New generations discovered the Barrett Sisters when they appeared in the 1982 documentary “Say Amen, Somebody.”

New Yorker film critic Pauline Kael described the trio as “dramatic, physically striking women with ample figures in shiny, clinging blue gowns.” She wrote that they “sing so exhilaratingly that they create a problem.” Kael wanted more music, less talking, in the film.

The film opened doors for the Barrett Sisters, Mary Campbell said. “That’s when they began their European travels,” she said. “It gave them the publicity they couldn’t afford.”

The sisters appeared in Patti LaBelle’s 1990 television special “Going Home to Gospel.” In 2008, they received the Ambassador Bobby Jones Legend Award at the Stellar Awards, the national gospel music awards show.

Campbell’s husband, the Rev.

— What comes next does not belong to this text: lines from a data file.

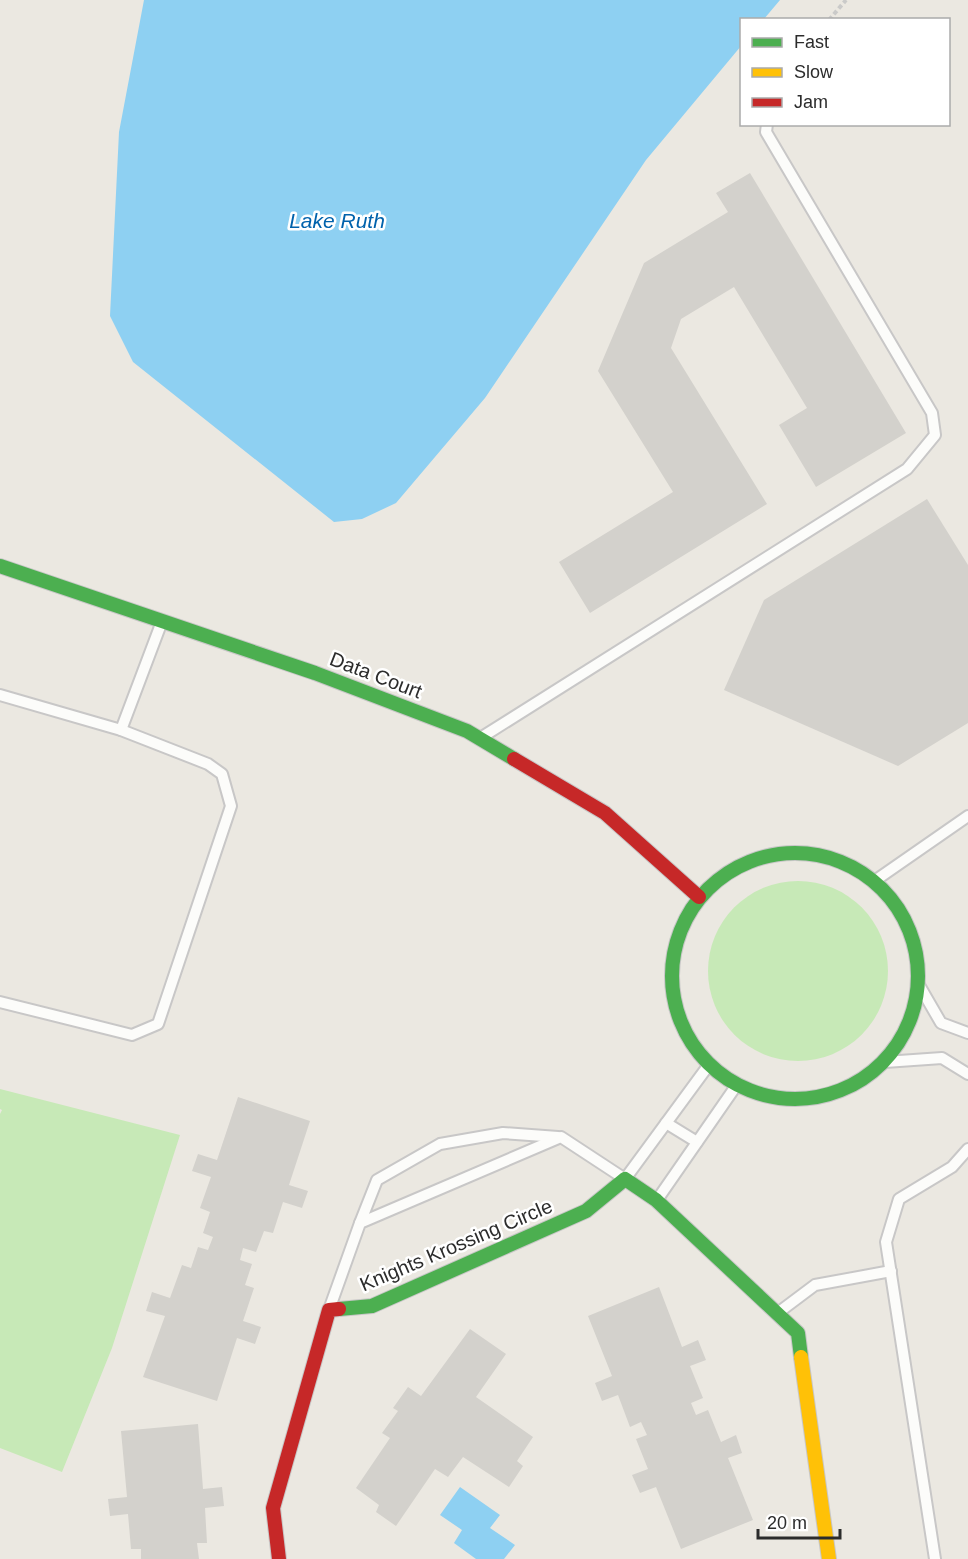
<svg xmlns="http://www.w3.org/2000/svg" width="968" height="1559" font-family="Helvetica,sans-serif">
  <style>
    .green { fill: #c7e9b7 }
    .water { fill: #8ed0f2 }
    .building { fill: #d3d1cc }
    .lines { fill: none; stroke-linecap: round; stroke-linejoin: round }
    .lane-casing { stroke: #c8c7c7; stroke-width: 14 }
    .fast-casing { stroke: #c8c7c7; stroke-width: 16 }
    .slow-casing { stroke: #c8c7c7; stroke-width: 16 }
    .jam-casing { stroke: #c8c7c7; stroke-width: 16 }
    .path { stroke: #cacac9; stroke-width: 4; stroke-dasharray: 4.5 3; stroke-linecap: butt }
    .lane { stroke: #fcfcfa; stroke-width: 10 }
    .fast { stroke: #4caf50; stroke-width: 14 }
    .slow { stroke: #ffc107; stroke-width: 14 }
    .jam { stroke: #c62828; stroke-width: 14 }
    .labels { text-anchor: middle; stroke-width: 5; stroke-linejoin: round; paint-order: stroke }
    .street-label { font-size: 20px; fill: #2c2c2c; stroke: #fff }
    .water-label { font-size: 21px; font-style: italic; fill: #0062ac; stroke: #fff }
  </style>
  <rect width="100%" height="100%" fill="#ebe8e1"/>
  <g class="green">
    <circle cx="798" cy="971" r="90"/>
    <path d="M0,1089L180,1135L112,1348L62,1472L0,1448V1114L2,1110L0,1109Z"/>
  </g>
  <g class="water">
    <path d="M144,0H780L764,19L742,20L741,46L646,160L485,398L396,503L362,519L334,522L133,362L110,316L119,132Z"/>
    <path d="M460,1487L500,1515L490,1528L515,1545L504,1559H476L454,1543L462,1530L440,1515Z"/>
  </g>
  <g class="building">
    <path d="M750,173L906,433L816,487L779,425L807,408L734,287L681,319L671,348L767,504L590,613L559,562L673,492L598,371L644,263L728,212L716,193Z"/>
    <path d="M927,499L968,565V723L898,766L724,690L764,600Z"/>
    <path d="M238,1097L310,1121L289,1185L308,1191L302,1208L283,1202L273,1233L264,1231L256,1252L243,1248L240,1260L252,1264L245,1285L254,1288L243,1321L261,1327L255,1344L237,1338L217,1401L143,1377L165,1316L146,1311L152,1292L170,1298L182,1265L191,1268L198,1247L208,1250L213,1237L203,1233L210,1212L200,1208L211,1177L192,1171L198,1154L217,1160Z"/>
    <path d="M659,1287L682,1347L698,1340L706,1360L690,1366L703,1398L691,1403L696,1415L708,1410L721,1442L736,1435L742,1453L728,1458L753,1520L681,1549L656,1487L640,1493L632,1475L648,1469L636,1439L647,1435L641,1422L630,1427L618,1395L602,1401L595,1383L612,1376L588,1316Z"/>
    <path d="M470,1329L506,1354L476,1397L533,1437L517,1461L523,1466L509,1487L463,1457L448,1477L435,1469L396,1526L376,1512L379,1505L356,1488L390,1438L382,1433L398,1411L393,1408L408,1387L421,1396Z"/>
    <path d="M198,1424L203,1489L222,1487L224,1506L205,1508L207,1543H197L199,1559H141V1549H131L128,1514L110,1516L108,1499L127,1497L121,1431Z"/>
  </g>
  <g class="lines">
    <g class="lane-casing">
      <g id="lane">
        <path d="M0,695L121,730L161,624"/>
        <path d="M482,737L907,469L935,435L932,413L766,132L767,124"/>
        <path d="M873,882L968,816"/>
        <path d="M919,985L941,1023L968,1033"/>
        <path d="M0,1002L132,1035L158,1024L231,806L222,774L208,764L121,730"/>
        <path d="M885,1062L942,1058L968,1074"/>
        <path d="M666,1123L697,1142"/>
        <path d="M657,1200L736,1086"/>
        <path d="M360,1223L377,1180L440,1144L503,1133L558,1137"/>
        <path d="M330,1307L360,1223L561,1137L625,1179L708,1066"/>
        <path d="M779,1312L815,1285L891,1271"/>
        <path d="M935,1559L886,1242L899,1199L952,1167L968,1149"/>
      </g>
    </g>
    <g class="fast-casing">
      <g id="fast">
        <path d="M0,566L315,673L467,731L514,759"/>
        <circle cx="795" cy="976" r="123"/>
        <path d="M339,1309L372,1306L586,1211L625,1179L656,1200L798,1333L801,1357"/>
      </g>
    </g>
    <g class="slow-casing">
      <path id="slow" d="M801,1357L829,1559"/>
    </g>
    <g class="jam-casing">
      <g id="jam">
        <path d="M514,759L605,813L699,897"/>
        <path d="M279,1559L273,1508L329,1310L339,1309"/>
      </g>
    </g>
    <path class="path" d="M829,20L846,0"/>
    <use href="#lane" class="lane"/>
    <use href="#fast" class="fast"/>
    <use href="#slow" class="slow"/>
    <use href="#jam" class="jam"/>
  </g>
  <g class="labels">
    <g class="street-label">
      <text transform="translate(376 675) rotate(21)" y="7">Data Court</text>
      <text transform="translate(456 1245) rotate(-23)" y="7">Knights Krossing Circle</text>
    </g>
    <g class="water-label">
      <text x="337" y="228">Lake Ruth</text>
    </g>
  </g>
  <rect x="740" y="18" width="210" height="108" fill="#ffffff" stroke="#ababab" stroke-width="1.5"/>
  <rect x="752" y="38" width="30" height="9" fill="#4caf50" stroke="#ababab" stroke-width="1.5"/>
  <text x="794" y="48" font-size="18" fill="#2c2c2c">Fast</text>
  <rect x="752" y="68" width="30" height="9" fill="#ffc107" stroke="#ababab" stroke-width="1.5"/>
  <text x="794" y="78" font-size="18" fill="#2c2c2c">Slow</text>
  <rect x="752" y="98" width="30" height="9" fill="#c62828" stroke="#ababab" stroke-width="1.5"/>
  <text x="794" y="108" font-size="18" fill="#2c2c2c">Jam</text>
  <path d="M758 1529v9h82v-9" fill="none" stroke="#2c2c2c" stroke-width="3"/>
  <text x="767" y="1529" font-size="18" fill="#2c2c2c" stroke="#ffffff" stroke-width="4.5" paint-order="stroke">20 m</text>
</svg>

Frank Campbell, died in 2000. The couple had four children; two are deceased.

The surviving members of the Barrett Sisters, Rodessa Barrett Porter and Billie Barrett GreenBey, sang with guest vocalist Tina Brown in March 2011 to celebrate Campbell’s 85th birthday at a gospel concert in a Chicago church. Campbell, her voice diminished to a whisper, watched from a chair near the altar.

In a video clip from the concert, Brown paid tribute to Campbell. “She is my personal queen of the gospel,” Brown said.